Dear Old Dead(53)
“He couldn’t have given it to her before he left for dinner?”
“If he had, Rosalie van Straadt would have been dead a long time ago. Strychnine acts very fast.”
Julie nodded. “Good,” she said. “Good. Maybe they’ll think he hired someone else to do it or he had an accomplice, but if he’s got a really good alibi, they’ll leave him alone. They’ll have to. Even the mayor gets upset when they bother Michael and there doesn’t seem to be any good reason. I saw the other one, you know.”
“Who?” Gregor asked, startled. “Charles van Straadt?”
Julie Enderson nodded. “I didn’t know that that’s who it was at the time. It must have been right before he got killed, too. It was in the middle of the shoot-out. I was going down to the emergency room to see if they’d brought my mother in.”
“Your mother,” Gregor repeated.
“She lives with this gang guy. She’s only about thirty. She had me when she was really young. Karida and I came right down this way from the east building and when we got to this hall, there he was. This van Straadt guy. And then—”
“Tape,” Karida said, clattering back. Her hands were full of spools. In spite of Gregor’s instructions, she had brought a spool of Scotch tape. Fortunately, she had also brought two spools of masking tape and a spool of black electrical tape. There was a spool of duct tape in her hands, too. Gregor took the masking tape, shut Michael Pride’s office door, and began to weave tape from one side of the doorframe to the other.
“Do you two have anything you have to go do right now?”
Karida and Julie shook their heads.
“Good,” Gregor said. “Then you can stay here. Make sure nobody goes into Dr. Pride’s office. And I mean nobody. Not Dr. Pride himself. Not Sister Augustine. Nobody.”
“If somebody went into the office, they’d mess up the tape,” Karida said reasonably. “You’d know.”
“I might. On the other hand, somebody might be careful enough not to mess up the tape too much and to put it back when he was finished. Then I wouldn’t know. Or somebody might come along and take some tape off the door but decide they’d better not go on with it, and I’d have no way of knowing if the room had been entered or not.”
“This is just like a television show,” Karida said. “This is wonderful!”

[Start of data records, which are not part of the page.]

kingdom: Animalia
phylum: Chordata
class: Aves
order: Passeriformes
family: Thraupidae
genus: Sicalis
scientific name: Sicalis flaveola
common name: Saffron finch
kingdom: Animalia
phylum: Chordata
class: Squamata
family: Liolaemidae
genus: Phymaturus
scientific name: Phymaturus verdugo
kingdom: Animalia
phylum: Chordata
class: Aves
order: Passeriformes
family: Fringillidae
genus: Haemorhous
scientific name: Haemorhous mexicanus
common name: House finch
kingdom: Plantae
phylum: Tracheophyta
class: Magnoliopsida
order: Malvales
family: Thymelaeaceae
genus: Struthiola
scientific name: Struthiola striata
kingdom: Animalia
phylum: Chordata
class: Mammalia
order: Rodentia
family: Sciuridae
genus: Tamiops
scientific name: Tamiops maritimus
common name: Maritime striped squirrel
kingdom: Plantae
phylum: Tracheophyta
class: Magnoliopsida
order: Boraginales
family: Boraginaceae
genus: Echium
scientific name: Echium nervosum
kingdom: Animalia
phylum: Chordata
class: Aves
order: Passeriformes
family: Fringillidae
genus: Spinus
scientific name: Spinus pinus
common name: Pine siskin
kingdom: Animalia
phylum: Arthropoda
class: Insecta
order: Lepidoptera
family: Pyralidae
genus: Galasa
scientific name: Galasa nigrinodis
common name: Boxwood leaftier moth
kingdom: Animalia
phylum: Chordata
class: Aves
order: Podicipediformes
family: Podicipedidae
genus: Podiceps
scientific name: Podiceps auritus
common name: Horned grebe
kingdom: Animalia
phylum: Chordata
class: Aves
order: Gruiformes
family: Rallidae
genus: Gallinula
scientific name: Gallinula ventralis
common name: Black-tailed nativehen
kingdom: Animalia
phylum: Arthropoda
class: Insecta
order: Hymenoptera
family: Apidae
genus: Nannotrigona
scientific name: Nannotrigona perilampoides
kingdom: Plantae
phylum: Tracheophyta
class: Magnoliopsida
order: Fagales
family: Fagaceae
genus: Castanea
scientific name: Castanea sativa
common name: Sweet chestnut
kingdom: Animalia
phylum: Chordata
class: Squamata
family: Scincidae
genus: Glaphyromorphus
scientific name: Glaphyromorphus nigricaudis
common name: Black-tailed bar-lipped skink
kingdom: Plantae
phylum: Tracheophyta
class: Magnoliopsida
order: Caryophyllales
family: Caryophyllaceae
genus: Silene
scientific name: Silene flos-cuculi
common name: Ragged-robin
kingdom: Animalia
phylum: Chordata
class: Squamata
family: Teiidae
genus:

“Will the two of you stay?”
Julie Enderson straightened up a little. She had been staring off into the distance. Gregor hadn’t thought she’d been paying attention. What is it with this girl? Now that he’d talked to her, he knew she wasn’t stupid. He didn’t think she was on drugs. If she was, it was on a drug he was unfamiliar with. She wasn’t showing any of the obvious signs—except for this accursed spaceyness. It was as if she’d been hypnotized, or as if she were sleepwalking. Why was it, Gregor wondered, that he could never think of anything but clichés in a pinch? Still, there was something wrong with Julie Enderson. If he’d had the time, he would have found out what it was.
“All right then,” Gregor said, instead of investigating. He had enough to investigate at the Sojourner Truth Health Center. “You two stay here until the police show up. And don’t move. Go to the bathroom in shifts. Don’t leave the door unattended for even a minute.”
“We won’t,” Karida promised him. “Hey, Julie, this is neat. They put this guy in People magazine all the time. They put him in the National Enquirer. Maybe after he solves this case, they’ll put us in there with him.”
“I don’t want my picture in the National Enquirer,” Julie said.
“I’ve got to call the police,” Gregor told them. “You two stay put.”
“We will,” Karida trilled. She sounded just like a bird.
Gregor called the police from Eamon Donleavy’s office. Then he went downstairs. He would have felt safer if it had been Julie promising to stay put, but he had to live with what he had.
3
IT WAS OVER. GREGOR could feel it in the air as soon as he stepped off the service elevator onto the first floor. He knew only stretchers and their support staff were supposed to take the elevators. He even accepted the rule as necessary—usually. This, however, was an emergency. Gregor had had enough of stairs and stairwells. He was frustrated as hell with low-tech economies. The irrational part of his mind kept urging him to get back into the twentieth century. If someone ever gave him a time machine for Christmas, he would not use it to go into the past.
There were half a dozen copies of the New York Sentinel lying on a wheeled metal table against the wall near the Admitting desk. Gregor found the headline incomprehensible and the red banner—WIN! FOR FATHER’S DAY!—idiotic. He found the emergency room dead. Being in the middle of a life-and-death crisis was exhilarating. It was better than coffee for keeping you awake and alert. The aftermath was worse than a mental and physical letdown. It had a lot in common with the aftermath of being hit in the head with a cast iron skillet. Either that, or of being drained of blood. The drained-of-blood feeling was all over the emergency room now. Gregor could feel it.